Repeat each entry word for word; the images are not part of the copy.

== LISTED RECORDS

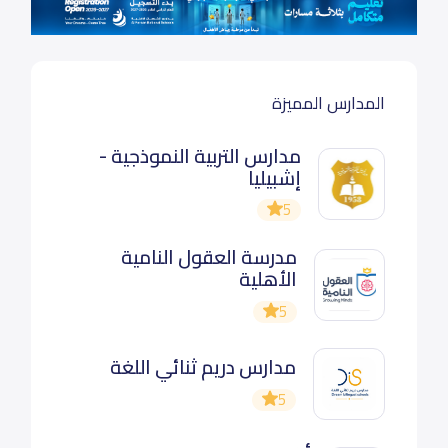
المدارس المميزة
مدارس التربية النموذجية -
إشبيليا
5
مدرسة العقول النامية
الأهلية
5
مدارس دريم ثنائي اللغة
5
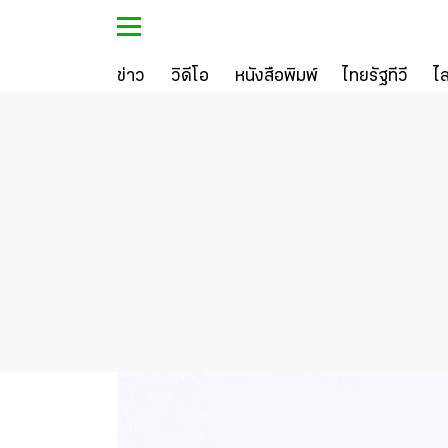
ข่าว
วิดีโอ
หนังสือพิมพ์
ไทยรัฐทีวี
ไ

====

* _RESPONSE AREA_
المدارس المميزة
مدارس التربية النموذجية -
إشبيليا
5
مدرسة العقول النامية
الأهلية
5
مدارس دريم ثنائي اللغة
5
ข่าว
วิดีโอ
หนังสือพิมพ์
ไทยรัฐทีวี
ไ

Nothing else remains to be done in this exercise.